A diary of a First World War officer who served in the trenches is going to auction.
The diary includes first-hand details of the conflict, the loss of friends and the tragedy of war, but with a surprising level of humour.
It was written by an unknown officer who served in the first Battle of Ypres with the Third Battalion Northumberland Fusiliers.
Appearing at an auction in Billingshurst, West Sussex, the document is well preserved and clearly legible, making the historical item a rarity for writing rescued from the trenches.
Bellmans Auctioneers books specialist Denise Kelly said:
“This incredible diary is so full of detail, I could not put it down, and turning the pages I was instantly transported back to the trenches as if I was standing next to the writer.
“I experienced the close bond and trust between the officer and his men, I felt the cold, endless rain and horrific mud, I heard the endless noise of shelling and gunfire, realising very quickly why the life expectancy of these men was so short."

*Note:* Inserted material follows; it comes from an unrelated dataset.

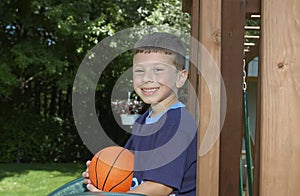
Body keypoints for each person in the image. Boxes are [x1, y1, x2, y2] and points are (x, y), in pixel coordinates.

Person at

One of the most shocking revelations found in the diary says that German and British soldiers would warn one another in advance of shelling:
“When the Germans get word from their gunners our trenches are going to be shelled, they sign over to us, and the Brits do the same... General HQ would be pretty sick if they knew this”.
Inside his diary, which is expected to earn £600 at auction, are entries and copies of letters home from August 1914 - June 1915.
Despite the adversity the diary’s author faced, it features a surprising amount of humour - one passage reads:
“Billeted at Rosendaal Chateau, whole place shelled to pieces … had very fine Louis XV chairs to sit in and lovely china … a strange contrast!”
Denise added: “I have no idea how the writer survived as long as he did as I despaired reading endless names of his comrades falling to snipers, being shelled or missing.
“This is a fascinating, moving, historical record of horrific battles fought by very brave men”.